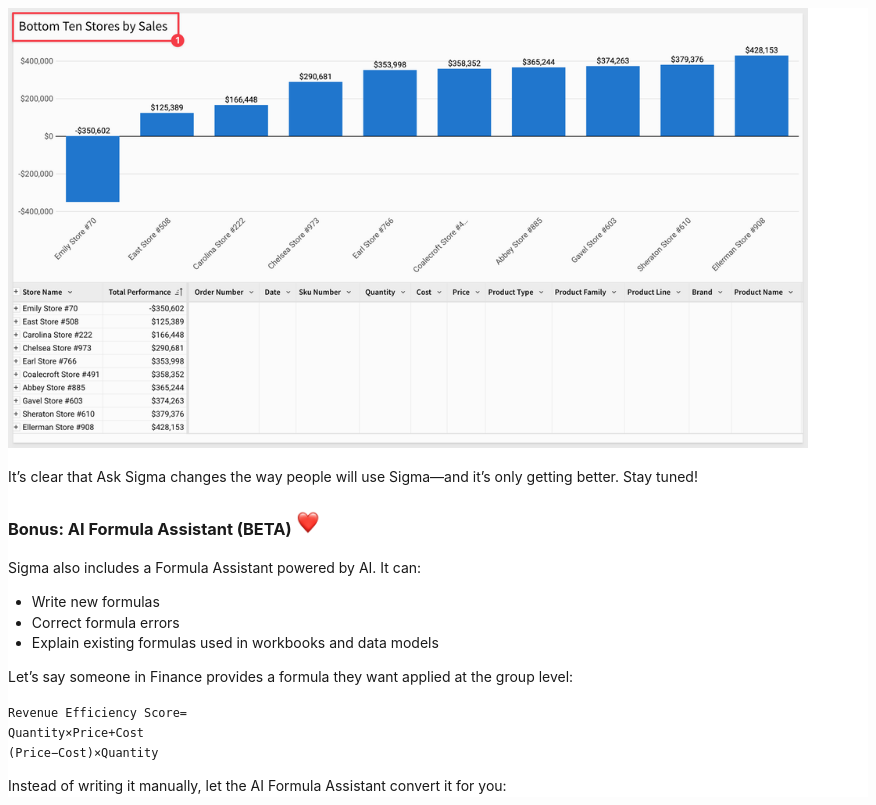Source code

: <img src="assets/f1_51.png" width="800"/>

It’s clear that Ask Sigma changes the way people will use Sigma—and it’s only getting better. Stay tuned!

### Bonus: AI Formula Assistant (BETA)  <img src="assets/heart_icon.png" width="25"/>
Sigma also includes a Formula Assistant powered by AI. It can:
- Write new formulas
- Correct formula errors
- Explain existing formulas used in workbooks and data models

Let’s say someone in Finance provides a formula they want applied at the group level:
```code
Revenue Efficiency Score= 
Quantity×Price+Cost
(Price−Cost)×Quantity
```

Instead of writing it manually, let the AI Formula Assistant convert it for you:
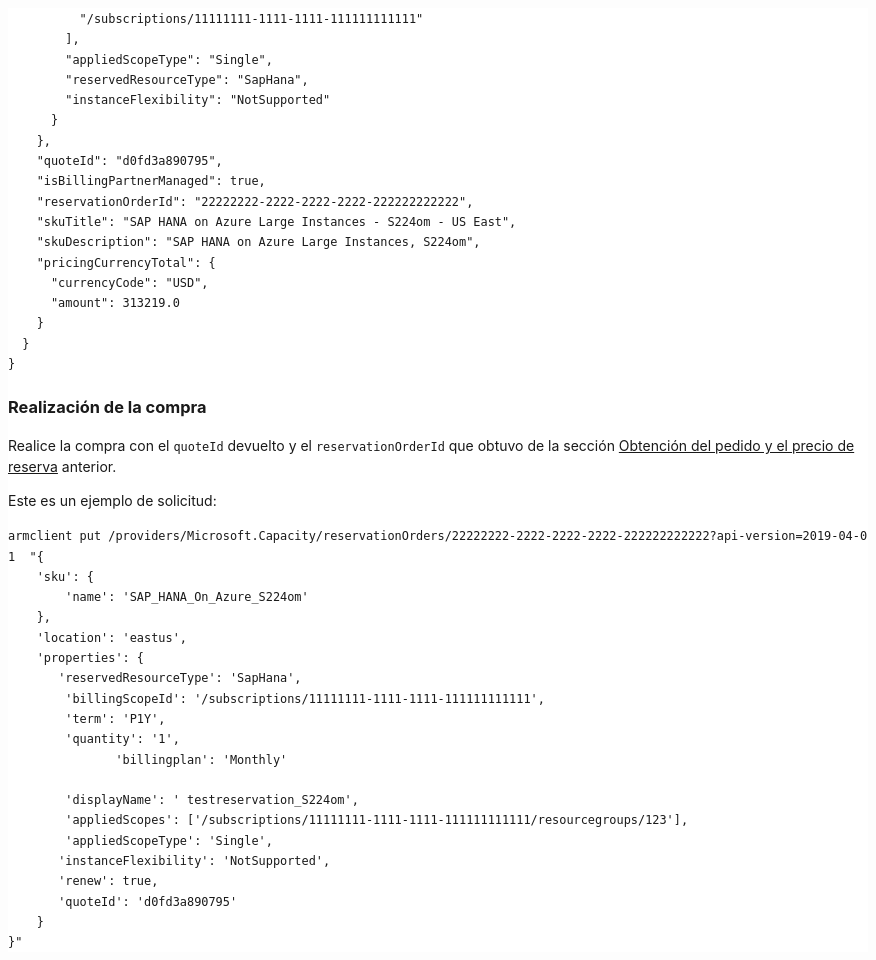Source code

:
 ```
          "/subscriptions/11111111-1111-1111-111111111111"
        ],
        "appliedScopeType": "Single",
        "reservedResourceType": "SapHana",
        "instanceFlexibility": "NotSupported"
      }
    },
    "quoteId": "d0fd3a890795",
    "isBillingPartnerManaged": true,
    "reservationOrderId": "22222222-2222-2222-2222-222222222222",
    "skuTitle": "SAP HANA on Azure Large Instances - S224om - US East",
    "skuDescription": "SAP HANA on Azure Large Instances, S224om",
    "pricingCurrencyTotal": {
      "currencyCode": "USD",
      "amount": 313219.0
    }
  }
}
```

### <a name="make-your-purchase"></a>Realización de la compra

Realice la compra con el `quoteId` devuelto y el `reservationOrderId` que obtuvo de la sección [Obtención del pedido y el precio de reserva](#get-the-reservation-order-and-price) anterior.

Este es un ejemplo de solicitud:

```azurepowershell-interactive
armclient put /providers/Microsoft.Capacity/reservationOrders/22222222-2222-2222-2222-222222222222?api-version=2019-04-01  "{
    'sku': {
        'name': 'SAP_HANA_On_Azure_S224om'
    },
    'location': 'eastus',
    'properties': {
       'reservedResourceType': 'SapHana',
        'billingScopeId': '/subscriptions/11111111-1111-1111-111111111111',
        'term': 'P1Y',
        'quantity': '1',
               'billingplan': 'Monthly'

        'displayName': ' testreservation_S224om',
        'appliedScopes': ['/subscriptions/11111111-1111-1111-111111111111/resourcegroups/123'],
        'appliedScopeType': 'Single',
       'instanceFlexibility': 'NotSupported',
       'renew': true,
       'quoteId': 'd0fd3a890795'
    }
}"
```
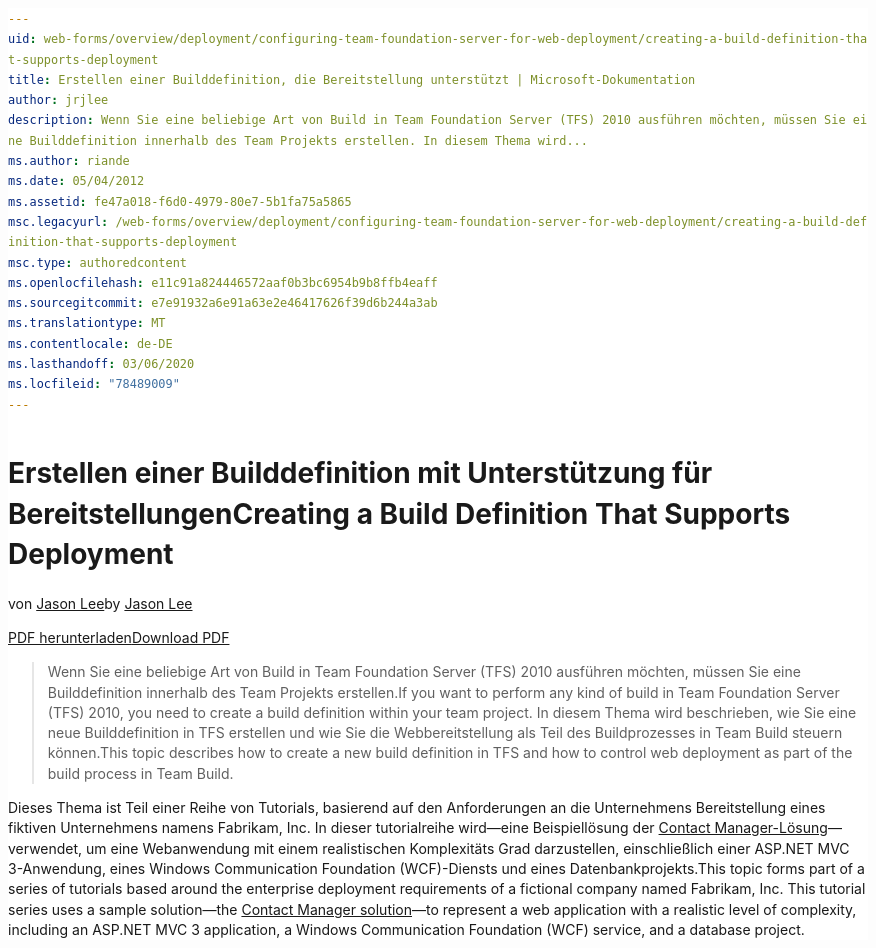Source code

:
 ```yaml
---
uid: web-forms/overview/deployment/configuring-team-foundation-server-for-web-deployment/creating-a-build-definition-that-supports-deployment
title: Erstellen einer Builddefinition, die Bereitstellung unterstützt | Microsoft-Dokumentation
author: jrjlee
description: Wenn Sie eine beliebige Art von Build in Team Foundation Server (TFS) 2010 ausführen möchten, müssen Sie eine Builddefinition innerhalb des Team Projekts erstellen. In diesem Thema wird...
ms.author: riande
ms.date: 05/04/2012
ms.assetid: fe47a018-f6d0-4979-80e7-5b1fa75a5865
msc.legacyurl: /web-forms/overview/deployment/configuring-team-foundation-server-for-web-deployment/creating-a-build-definition-that-supports-deployment
msc.type: authoredcontent
ms.openlocfilehash: e11c91a824446572aaf0b3bc6954b9b8ffb4eaff
ms.sourcegitcommit: e7e91932a6e91a63e2e46417626f39d6b244a3ab
ms.translationtype: MT
ms.contentlocale: de-DE
ms.lasthandoff: 03/06/2020
ms.locfileid: "78489009"
---
```

# <a name="creating-a-build-definition-that-supports-deployment"></a><span data-ttu-id="1936b-104">Erstellen einer Builddefinition mit Unterstützung für Bereitstellungen</span><span class="sxs-lookup"><span data-stu-id="1936b-104">Creating a Build Definition That Supports Deployment</span></span>

<span data-ttu-id="1936b-105">von [Jason Lee](https://github.com/jrjlee)</span><span class="sxs-lookup"><span data-stu-id="1936b-105">by [Jason Lee](https://github.com/jrjlee)</span></span>

[<span data-ttu-id="1936b-106">PDF herunterladen</span><span class="sxs-lookup"><span data-stu-id="1936b-106">Download PDF</span></span>](https://msdnshared.blob.core.windows.net/media/MSDNBlogsFS/prod.evol.blogs.msdn.com/CommunityServer.Blogs.Components.WeblogFiles/00/00/00/63/56/8130.DeployingWebAppsInEnterpriseScenarios.pdf)

> <span data-ttu-id="1936b-107">Wenn Sie eine beliebige Art von Build in Team Foundation Server (TFS) 2010 ausführen möchten, müssen Sie eine Builddefinition innerhalb des Team Projekts erstellen.</span><span class="sxs-lookup"><span data-stu-id="1936b-107">If you want to perform any kind of build in Team Foundation Server (TFS) 2010, you need to create a build definition within your team project.</span></span> <span data-ttu-id="1936b-108">In diesem Thema wird beschrieben, wie Sie eine neue Builddefinition in TFS erstellen und wie Sie die Webbereitstellung als Teil des Buildprozesses in Team Build steuern können.</span><span class="sxs-lookup"><span data-stu-id="1936b-108">This topic describes how to create a new build definition in TFS and how to control web deployment as part of the build process in Team Build.</span></span>

<span data-ttu-id="1936b-109">Dieses Thema ist Teil einer Reihe von Tutorials, basierend auf den Anforderungen an die Unternehmens Bereitstellung eines fiktiven Unternehmens namens Fabrikam, Inc. In dieser tutorialreihe wird&#x2014;eine Beispiellösung der [Contact Manager-Lösung](../web-deployment-in-the-enterprise/the-contact-manager-solution.md)&#x2014;verwendet, um eine Webanwendung mit einem realistischen Komplexitäts Grad darzustellen, einschließlich einer ASP.NET MVC 3-Anwendung, eines Windows Communication Foundation (WCF)-Diensts und eines Datenbankprojekts.</span><span class="sxs-lookup"><span data-stu-id="1936b-109">This topic forms part of a series of tutorials based around the enterprise deployment requirements of a fictional company named Fabrikam, Inc. This tutorial series uses a sample solution&#x2014;the [Contact Manager solution](../web-deployment-in-the-enterprise/the-contact-manager-solution.md)&#x2014;to represent a web application with a realistic level of complexity, including an ASP.NET MVC 3 application, a Windows Communication Foundation (WCF) service, and a database project.</span></span>
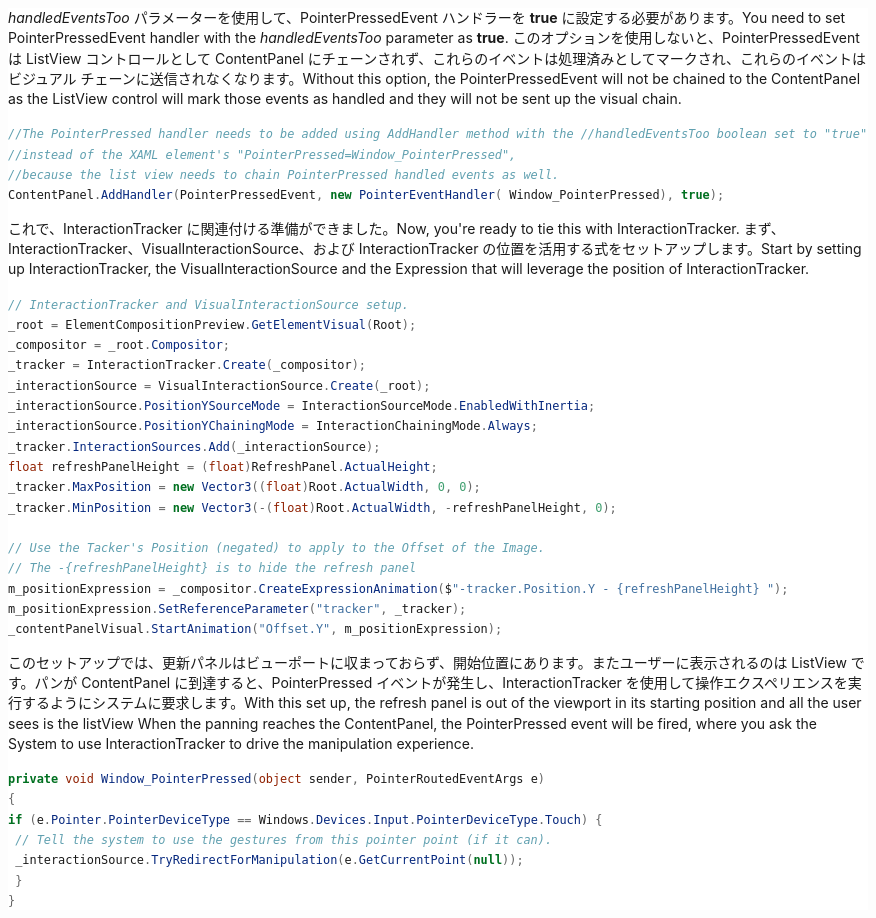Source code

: <span data-ttu-id="56ac1-142">_handledEventsToo_ パラメーターを使用して、PointerPressedEvent ハンドラーを **true** に設定する必要があります。</span><span class="sxs-lookup"><span data-stu-id="56ac1-142">You need to set PointerPressedEvent handler with the _handledEventsToo_ parameter as **true**.</span></span> <span data-ttu-id="56ac1-143">このオプションを使用しないと、PointerPressedEvent は ListView コントロールとして ContentPanel にチェーンされず、これらのイベントは処理済みとしてマークされ、これらのイベントはビジュアル チェーンに送信されなくなります。</span><span class="sxs-lookup"><span data-stu-id="56ac1-143">Without this option, the PointerPressedEvent will not be chained to the ContentPanel as the ListView control will mark those events as handled and they will not be sent up the visual chain.</span></span>

```csharp
//The PointerPressed handler needs to be added using AddHandler method with the //handledEventsToo boolean set to "true"
//instead of the XAML element's "PointerPressed=Window_PointerPressed",
//because the list view needs to chain PointerPressed handled events as well.
ContentPanel.AddHandler(PointerPressedEvent, new PointerEventHandler( Window_PointerPressed), true);
```

<span data-ttu-id="56ac1-144">これで、InteractionTracker に関連付ける準備ができました。</span><span class="sxs-lookup"><span data-stu-id="56ac1-144">Now, you're ready to tie this with InteractionTracker.</span></span> <span data-ttu-id="56ac1-145">まず、InteractionTracker、VisualInteractionSource、および InteractionTracker の位置を活用する式をセットアップします。</span><span class="sxs-lookup"><span data-stu-id="56ac1-145">Start by setting up InteractionTracker, the VisualInteractionSource and the Expression that will leverage the position of InteractionTracker.</span></span>

```csharp
// InteractionTracker and VisualInteractionSource setup.
_root = ElementCompositionPreview.GetElementVisual(Root);
_compositor = _root.Compositor;
_tracker = InteractionTracker.Create(_compositor);
_interactionSource = VisualInteractionSource.Create(_root);
_interactionSource.PositionYSourceMode = InteractionSourceMode.EnabledWithInertia;
_interactionSource.PositionYChainingMode = InteractionChainingMode.Always;
_tracker.InteractionSources.Add(_interactionSource);
float refreshPanelHeight = (float)RefreshPanel.ActualHeight;
_tracker.MaxPosition = new Vector3((float)Root.ActualWidth, 0, 0);
_tracker.MinPosition = new Vector3(-(float)Root.ActualWidth, -refreshPanelHeight, 0);

// Use the Tacker's Position (negated) to apply to the Offset of the Image.
// The -{refreshPanelHeight} is to hide the refresh panel
m_positionExpression = _compositor.CreateExpressionAnimation($"-tracker.Position.Y - {refreshPanelHeight} ");
m_positionExpression.SetReferenceParameter("tracker", _tracker);
_contentPanelVisual.StartAnimation("Offset.Y", m_positionExpression);
```

<span data-ttu-id="56ac1-146">このセットアップでは、更新パネルはビューポートに収まっておらず、開始位置にあります。またユーザーに表示されるのは ListView です。パンが ContentPanel に到達すると、PointerPressed イベントが発生し、InteractionTracker を使用して操作エクスペリエンスを実行するようにシステムに要求します。</span><span class="sxs-lookup"><span data-stu-id="56ac1-146">With this set up, the refresh panel is out of the viewport in its starting position and all the user sees is the listView When the panning reaches the ContentPanel, the PointerPressed event will be fired, where you ask the System to use InteractionTracker to drive the manipulation experience.</span></span>

```csharp
private void Window_PointerPressed(object sender, PointerRoutedEventArgs e)
{
if (e.Pointer.PointerDeviceType == Windows.Devices.Input.PointerDeviceType.Touch) {
 // Tell the system to use the gestures from this pointer point (if it can).
 _interactionSource.TryRedirectForManipulation(e.GetCurrentPoint(null));
 }
}
```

### Task
Every line holding the word "needs" should be copied out of the records above.

### Reply
//The PointerPressed handler needs to be added using AddHandler method with the //handledEventsToo boolean set to "true"
//because the list view needs to chain PointerPressed handled events as well.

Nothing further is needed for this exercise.